**Material for this task**
══════

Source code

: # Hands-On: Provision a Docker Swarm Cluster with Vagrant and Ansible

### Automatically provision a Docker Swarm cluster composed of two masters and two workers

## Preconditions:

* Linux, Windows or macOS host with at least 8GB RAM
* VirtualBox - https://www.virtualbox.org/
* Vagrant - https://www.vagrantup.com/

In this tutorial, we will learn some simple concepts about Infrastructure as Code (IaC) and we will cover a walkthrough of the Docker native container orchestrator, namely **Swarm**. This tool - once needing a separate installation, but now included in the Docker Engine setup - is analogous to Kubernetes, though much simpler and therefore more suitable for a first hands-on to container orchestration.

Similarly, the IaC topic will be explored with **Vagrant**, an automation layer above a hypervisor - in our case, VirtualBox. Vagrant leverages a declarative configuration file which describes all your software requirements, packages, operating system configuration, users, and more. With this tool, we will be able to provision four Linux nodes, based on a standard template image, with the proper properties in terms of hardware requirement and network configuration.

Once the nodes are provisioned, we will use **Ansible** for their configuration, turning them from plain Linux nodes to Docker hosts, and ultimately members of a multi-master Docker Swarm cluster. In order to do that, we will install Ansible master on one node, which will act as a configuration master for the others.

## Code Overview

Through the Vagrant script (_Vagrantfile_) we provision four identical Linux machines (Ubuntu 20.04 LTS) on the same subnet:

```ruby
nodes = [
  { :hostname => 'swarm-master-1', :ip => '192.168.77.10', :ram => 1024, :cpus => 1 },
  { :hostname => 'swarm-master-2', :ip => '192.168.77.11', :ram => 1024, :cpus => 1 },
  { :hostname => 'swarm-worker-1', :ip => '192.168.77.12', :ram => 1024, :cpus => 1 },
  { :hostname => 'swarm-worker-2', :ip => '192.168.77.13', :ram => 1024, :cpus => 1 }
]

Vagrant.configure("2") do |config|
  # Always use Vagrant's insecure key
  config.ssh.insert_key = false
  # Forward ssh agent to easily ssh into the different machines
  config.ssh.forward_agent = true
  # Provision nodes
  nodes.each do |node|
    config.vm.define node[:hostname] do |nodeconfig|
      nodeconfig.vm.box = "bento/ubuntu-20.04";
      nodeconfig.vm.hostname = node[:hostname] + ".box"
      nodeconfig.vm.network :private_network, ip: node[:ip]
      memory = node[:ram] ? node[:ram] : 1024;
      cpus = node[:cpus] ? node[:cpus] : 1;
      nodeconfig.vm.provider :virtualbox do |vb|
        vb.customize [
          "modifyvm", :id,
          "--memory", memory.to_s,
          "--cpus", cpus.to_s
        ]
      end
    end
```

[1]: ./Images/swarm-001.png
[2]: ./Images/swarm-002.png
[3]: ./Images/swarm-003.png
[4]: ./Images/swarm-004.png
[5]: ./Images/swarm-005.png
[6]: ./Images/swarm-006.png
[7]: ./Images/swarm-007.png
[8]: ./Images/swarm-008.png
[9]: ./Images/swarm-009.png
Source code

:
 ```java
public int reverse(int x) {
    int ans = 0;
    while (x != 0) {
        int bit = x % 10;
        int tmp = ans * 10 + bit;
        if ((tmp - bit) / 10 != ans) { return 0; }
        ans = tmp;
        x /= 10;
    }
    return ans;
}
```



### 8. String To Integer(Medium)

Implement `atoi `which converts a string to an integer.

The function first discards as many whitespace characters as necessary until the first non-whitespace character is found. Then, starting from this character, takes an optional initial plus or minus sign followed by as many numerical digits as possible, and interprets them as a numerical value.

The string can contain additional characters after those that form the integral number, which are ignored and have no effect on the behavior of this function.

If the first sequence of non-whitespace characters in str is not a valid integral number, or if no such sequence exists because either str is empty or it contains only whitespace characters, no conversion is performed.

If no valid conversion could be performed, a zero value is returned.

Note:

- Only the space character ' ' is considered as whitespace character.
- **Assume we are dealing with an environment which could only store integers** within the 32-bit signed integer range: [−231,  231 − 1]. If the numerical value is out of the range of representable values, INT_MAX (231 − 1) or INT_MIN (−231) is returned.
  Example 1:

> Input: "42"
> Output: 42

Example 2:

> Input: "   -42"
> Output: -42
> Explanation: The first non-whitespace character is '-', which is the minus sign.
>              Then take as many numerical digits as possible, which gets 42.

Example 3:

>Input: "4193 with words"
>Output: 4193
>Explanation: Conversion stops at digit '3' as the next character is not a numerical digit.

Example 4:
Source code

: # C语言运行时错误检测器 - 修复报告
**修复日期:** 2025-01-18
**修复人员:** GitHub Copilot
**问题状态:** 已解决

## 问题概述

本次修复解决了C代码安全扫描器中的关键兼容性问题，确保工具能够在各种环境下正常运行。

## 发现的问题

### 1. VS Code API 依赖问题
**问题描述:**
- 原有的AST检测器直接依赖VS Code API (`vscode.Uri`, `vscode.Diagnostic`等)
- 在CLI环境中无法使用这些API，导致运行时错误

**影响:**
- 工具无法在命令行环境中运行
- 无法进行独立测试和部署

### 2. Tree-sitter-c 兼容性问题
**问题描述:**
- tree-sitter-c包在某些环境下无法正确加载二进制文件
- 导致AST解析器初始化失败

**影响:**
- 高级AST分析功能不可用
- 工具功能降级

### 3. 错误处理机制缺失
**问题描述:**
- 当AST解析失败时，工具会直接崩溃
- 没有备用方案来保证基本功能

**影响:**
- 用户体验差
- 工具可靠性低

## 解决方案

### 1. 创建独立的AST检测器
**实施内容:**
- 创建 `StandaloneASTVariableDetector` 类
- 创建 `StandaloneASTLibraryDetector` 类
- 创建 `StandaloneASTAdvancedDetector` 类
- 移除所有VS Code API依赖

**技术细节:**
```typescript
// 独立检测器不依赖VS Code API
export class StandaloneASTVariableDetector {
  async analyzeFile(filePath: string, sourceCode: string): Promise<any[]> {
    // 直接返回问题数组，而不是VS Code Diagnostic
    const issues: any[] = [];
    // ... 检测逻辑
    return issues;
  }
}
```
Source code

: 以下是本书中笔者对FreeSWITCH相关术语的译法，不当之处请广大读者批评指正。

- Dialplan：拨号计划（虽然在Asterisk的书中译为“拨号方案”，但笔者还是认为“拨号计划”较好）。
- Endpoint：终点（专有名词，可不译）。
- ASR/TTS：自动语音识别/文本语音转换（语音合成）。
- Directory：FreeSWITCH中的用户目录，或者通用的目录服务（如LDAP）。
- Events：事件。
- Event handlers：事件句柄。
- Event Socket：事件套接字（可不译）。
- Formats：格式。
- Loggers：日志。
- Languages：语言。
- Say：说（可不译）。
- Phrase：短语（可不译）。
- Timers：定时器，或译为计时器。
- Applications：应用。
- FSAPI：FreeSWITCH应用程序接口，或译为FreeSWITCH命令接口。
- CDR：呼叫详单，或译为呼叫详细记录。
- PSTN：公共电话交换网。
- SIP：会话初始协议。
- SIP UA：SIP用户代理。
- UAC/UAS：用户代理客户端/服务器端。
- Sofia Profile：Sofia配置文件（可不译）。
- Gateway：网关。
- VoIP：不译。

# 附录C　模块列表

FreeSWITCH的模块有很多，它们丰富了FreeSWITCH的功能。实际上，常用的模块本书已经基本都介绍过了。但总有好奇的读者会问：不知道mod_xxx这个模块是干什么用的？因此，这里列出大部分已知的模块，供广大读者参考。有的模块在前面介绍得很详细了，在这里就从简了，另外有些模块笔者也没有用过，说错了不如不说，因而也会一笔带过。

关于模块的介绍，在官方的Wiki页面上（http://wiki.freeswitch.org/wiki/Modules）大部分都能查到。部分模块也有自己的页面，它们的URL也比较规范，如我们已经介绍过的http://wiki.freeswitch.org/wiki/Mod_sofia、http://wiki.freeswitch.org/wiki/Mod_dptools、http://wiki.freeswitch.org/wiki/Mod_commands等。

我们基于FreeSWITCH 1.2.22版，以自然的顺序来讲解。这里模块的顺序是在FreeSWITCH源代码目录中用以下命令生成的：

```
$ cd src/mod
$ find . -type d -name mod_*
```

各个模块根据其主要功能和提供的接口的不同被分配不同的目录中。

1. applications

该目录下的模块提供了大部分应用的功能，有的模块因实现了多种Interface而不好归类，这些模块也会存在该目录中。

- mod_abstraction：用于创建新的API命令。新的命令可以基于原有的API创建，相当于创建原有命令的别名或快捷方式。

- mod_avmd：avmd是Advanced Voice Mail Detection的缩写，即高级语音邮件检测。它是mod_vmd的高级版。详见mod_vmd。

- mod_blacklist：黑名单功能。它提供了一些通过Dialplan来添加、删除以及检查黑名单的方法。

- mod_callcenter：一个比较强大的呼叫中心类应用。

══════

Please give back only the lines between the first line of the entries and the line with "Vagrant - https://www.vagrantup.com/", both ends included, word for word.

Source code

: # Hands-On: Provision a Docker Swarm Cluster with Vagrant and Ansible

### Automatically provision a Docker Swarm cluster composed of two masters and two workers

## Preconditions:

* Linux, Windows or macOS host with at least 8GB RAM
* VirtualBox - https://www.virtualbox.org/
* Vagrant - https://www.vagrantup.com/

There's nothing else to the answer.